Saved data entries
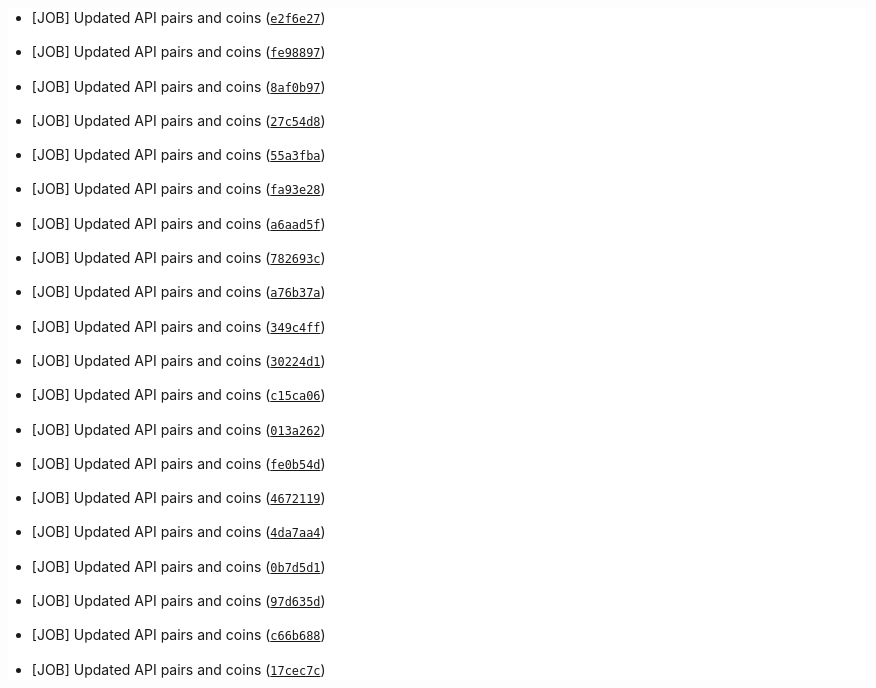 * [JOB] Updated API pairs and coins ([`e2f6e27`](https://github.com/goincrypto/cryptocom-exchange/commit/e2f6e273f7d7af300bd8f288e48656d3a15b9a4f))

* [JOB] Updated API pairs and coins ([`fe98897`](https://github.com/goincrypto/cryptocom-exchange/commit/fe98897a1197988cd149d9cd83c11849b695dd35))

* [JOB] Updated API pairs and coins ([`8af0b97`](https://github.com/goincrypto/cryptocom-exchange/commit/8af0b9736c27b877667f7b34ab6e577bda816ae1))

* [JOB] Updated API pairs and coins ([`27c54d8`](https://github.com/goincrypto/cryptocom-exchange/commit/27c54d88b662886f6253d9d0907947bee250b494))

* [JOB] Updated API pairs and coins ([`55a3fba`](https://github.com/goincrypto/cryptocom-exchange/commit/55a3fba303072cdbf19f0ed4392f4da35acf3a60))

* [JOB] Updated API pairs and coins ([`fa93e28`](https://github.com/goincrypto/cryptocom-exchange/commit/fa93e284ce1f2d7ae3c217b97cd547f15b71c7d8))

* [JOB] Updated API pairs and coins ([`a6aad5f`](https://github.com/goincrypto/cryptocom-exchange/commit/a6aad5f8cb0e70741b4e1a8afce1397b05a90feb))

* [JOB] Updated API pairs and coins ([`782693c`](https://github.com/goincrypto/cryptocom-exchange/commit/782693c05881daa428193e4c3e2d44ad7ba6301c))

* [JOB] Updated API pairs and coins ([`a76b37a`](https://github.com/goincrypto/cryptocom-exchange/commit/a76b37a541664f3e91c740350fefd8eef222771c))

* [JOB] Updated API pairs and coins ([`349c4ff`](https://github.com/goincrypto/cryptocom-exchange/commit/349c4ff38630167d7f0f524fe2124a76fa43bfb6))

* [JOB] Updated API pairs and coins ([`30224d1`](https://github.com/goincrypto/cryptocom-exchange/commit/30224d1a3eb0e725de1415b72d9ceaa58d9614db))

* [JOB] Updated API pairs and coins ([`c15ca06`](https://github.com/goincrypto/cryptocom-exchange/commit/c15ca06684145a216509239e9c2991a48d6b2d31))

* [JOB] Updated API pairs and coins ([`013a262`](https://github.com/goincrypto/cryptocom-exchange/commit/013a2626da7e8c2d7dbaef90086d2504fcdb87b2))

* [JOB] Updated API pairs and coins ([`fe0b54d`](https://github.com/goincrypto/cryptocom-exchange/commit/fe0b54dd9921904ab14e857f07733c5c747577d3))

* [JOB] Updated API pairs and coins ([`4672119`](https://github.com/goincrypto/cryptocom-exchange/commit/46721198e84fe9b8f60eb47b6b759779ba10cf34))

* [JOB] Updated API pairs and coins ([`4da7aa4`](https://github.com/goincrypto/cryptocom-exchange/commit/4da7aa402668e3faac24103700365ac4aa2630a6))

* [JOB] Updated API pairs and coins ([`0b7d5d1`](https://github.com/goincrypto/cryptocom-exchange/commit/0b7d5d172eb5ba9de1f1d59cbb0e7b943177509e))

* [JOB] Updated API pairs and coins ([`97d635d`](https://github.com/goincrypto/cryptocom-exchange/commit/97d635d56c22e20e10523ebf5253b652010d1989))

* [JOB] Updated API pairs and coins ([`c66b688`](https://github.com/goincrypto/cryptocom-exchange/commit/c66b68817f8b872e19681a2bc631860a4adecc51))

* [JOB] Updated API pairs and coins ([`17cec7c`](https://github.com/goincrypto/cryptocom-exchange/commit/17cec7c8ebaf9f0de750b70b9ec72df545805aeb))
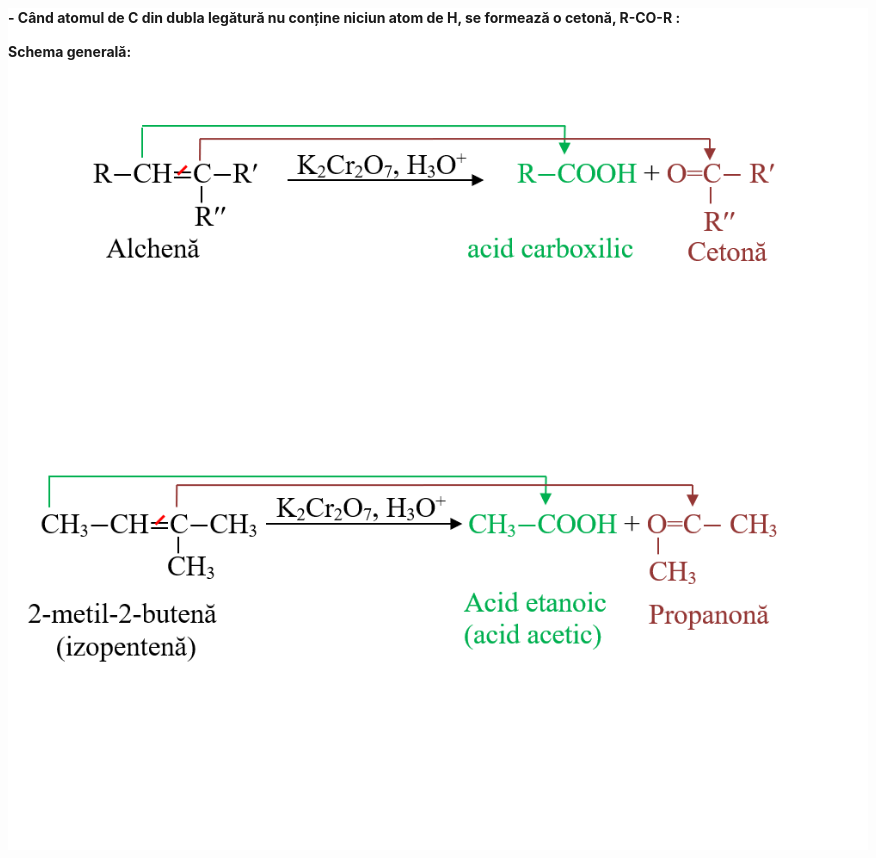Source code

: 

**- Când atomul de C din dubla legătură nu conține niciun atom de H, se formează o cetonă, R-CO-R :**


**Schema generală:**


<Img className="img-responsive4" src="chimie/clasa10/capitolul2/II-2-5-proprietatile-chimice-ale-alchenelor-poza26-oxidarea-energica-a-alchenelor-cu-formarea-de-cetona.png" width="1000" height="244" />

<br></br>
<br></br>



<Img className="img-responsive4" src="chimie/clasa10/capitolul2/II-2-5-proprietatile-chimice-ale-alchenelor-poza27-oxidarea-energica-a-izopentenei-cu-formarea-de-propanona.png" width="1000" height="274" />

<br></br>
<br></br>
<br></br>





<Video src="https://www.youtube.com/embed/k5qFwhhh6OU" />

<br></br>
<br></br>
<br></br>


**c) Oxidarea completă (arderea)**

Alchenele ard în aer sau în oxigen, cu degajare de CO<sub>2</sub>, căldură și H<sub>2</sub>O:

◆ What you should do
In the records above, some lines may contain the word "proprietatile"; copy every one of them.

◆ Problem solution
<Img className="img-responsive4" src="chimie/clasa10/capitolul2/II-2-5-proprietatile-chimice-ale-alchenelor-poza26-oxidarea-energica-a-alchenelor-cu-formarea-de-cetona.png" width="1000" height="244" />
<Img className="img-responsive4" src="chimie/clasa10/capitolul2/II-2-5-proprietatile-chimice-ale-alchenelor-poza27-oxidarea-energica-a-izopentenei-cu-formarea-de-propanona.png" width="1000" height="274" />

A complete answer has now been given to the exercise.